JAKARTA, TERMINALNEWS.CO — Menteri Usaha Mikro, Kecil, dan Menengah (UMKM) Maman Abdurrahman menegaskan pentingnya memperkuat pasar dalam negeri di tengah meningkatnya ketidakpastian global dengan memprioritaskan konsumsi produk lokal sebagai penopang utama perekonomian nasional.
“Dampak perang di Timur Tengah terhadap perekonomian dunia antara lain kenaikan harga minyak dan penguatan nilai tukar dolar AS. Karena itu, kita perlu memperkuat pasar dalam negeri, salah satunya melalui peningkatan konsumsi produk lokal,” ungkap Maman Abdurrahman dalam Indonesia Economic Forum 2026 bertema Global In Flux and The Road Ahead di Jakarta, Senin (2/3/2026).
Menurut Menteri Maman, pasar domestik Indonesia memiliki potensi besar yang harus dioptimalkan dan dijaga secara konsisten guna mempertahankan momentum pertumbuhan ekonomi.
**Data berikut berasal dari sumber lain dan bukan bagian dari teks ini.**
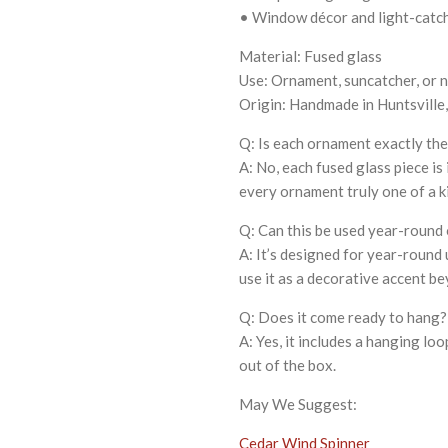
• Window décor and light-catc
Material: Fused glass
Use: Ornament, suncatcher, or n
Origin: Handmade in Huntsville
Q: Is each ornament exactly th
A: No, each fused glass piece is
every ornament truly one of a k
Q: Can this be used year-round 
A: It’s designed for year-round
use it as a decorative accent be
Q: Does it come ready to hang?
A: Yes, it includes a hanging lo
out of the box.
May We Suggest:
Cedar Wind Spinner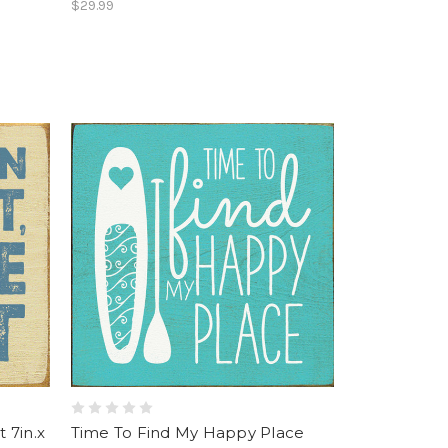
$29.99
 7in.x
Time To Find My Happy Place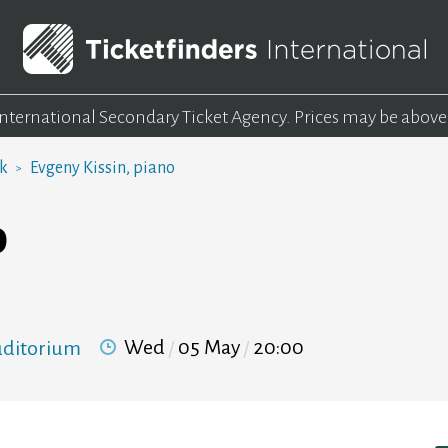
 International Secondary Ticket Agency.
Prices may be above
rk
Evgeny Kissin, piano
o
Wed
05 May
20:00
Auditorium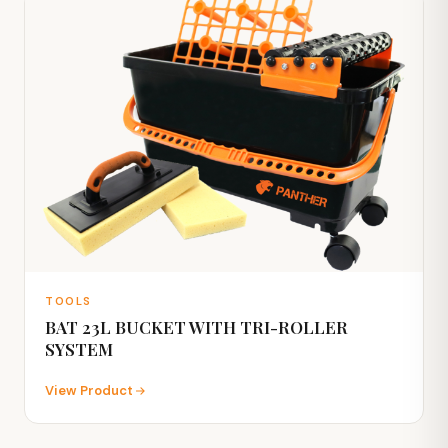
TOOLS
BAT 23L BUCKET WITH TRI-ROLLER
SYSTEM
View Product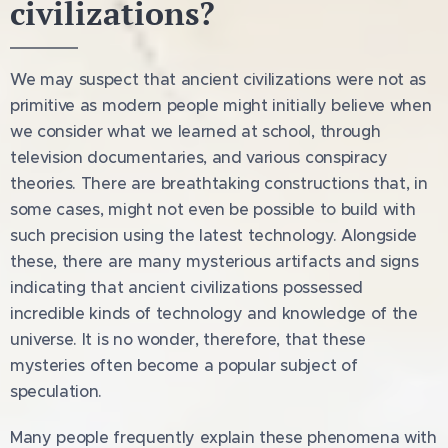
civilizations?
We may suspect that ancient civilizations were not as
primitive as modern people might initially believe when
we consider what we learned at school, through
television documentaries, and various conspiracy
theories. There are breathtaking constructions that, in
some cases, might not even be possible to build with
such precision using the latest technology. Alongside
these, there are many mysterious artifacts and signs
indicating that ancient civilizations possessed
incredible kinds of technology and knowledge of the
universe. It is no wonder, therefore, that these
mysteries often become a popular subject of
speculation.
Many people frequently explain these phenomena with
Ia mengutip pernyataan Menteri Koordinator Bidang Perekonomian Airlangga Hartarto bahwa sekitar 50 persen pertumbuhan ekonomi Indonesia ditopang oleh konsumsi domestik.
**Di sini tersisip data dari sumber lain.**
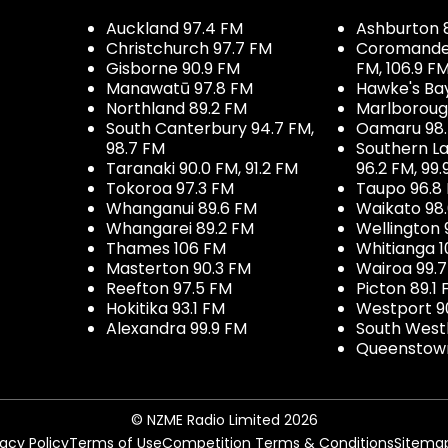
Auckland 97.4 FM
Ashburton 
Christchurch 97.7 FM
Coromandel 
Gisborne 90.9 FM
FM, 106.9 F
Manawatū 97.8 FM
Hawke's Ba
Northland 89.2 FM
Marlboroug
South Canterbury 94.7 FM,
Oamaru 98
98.7 FM
Southern La
Taranaki 90.0 FM, 91.2 FM
96.2 FM, 99.
Tokoroa 97.3 FM
Taupo 96.8
Whanganui 89.6 FM
Waikato 98
Whangarei 89.2 FM
Wellington 
Thames 106 FM
Whitianga 1
Masterton 90.3 FM
Wairoa 99.
Reefton 97.5 FM
Picton 89.1
Hokitika 93.1 FM
Westport 9
Alexandra 99.9 FM
South West
Queenstown
© NZME Radio Limited 2026
vacy Policy
Terms of Use
Competition Terms & Conditions
Sitema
“Kalau kita berbicara mengenai pasar Indonesia, sebagaimana disampaikan Pak Airlangga, kontribusi konsumsi terhadap pertumbuhan ekonomi mencapai sekitar 50 persen. Ini menunjukkan betapa strategisnya kekuatan pasar dalam negeri,” ujar Maman Abdurrahman.
Dalam konteks tersebut, pemerintah terus memperkuat langkah perlindungan terhadap pengusaha UMKM, salah satunya melalui upaya mensterilisasi pasar domestik dari peredaran barang impor ilegal yang merugikan produk dalam negeri.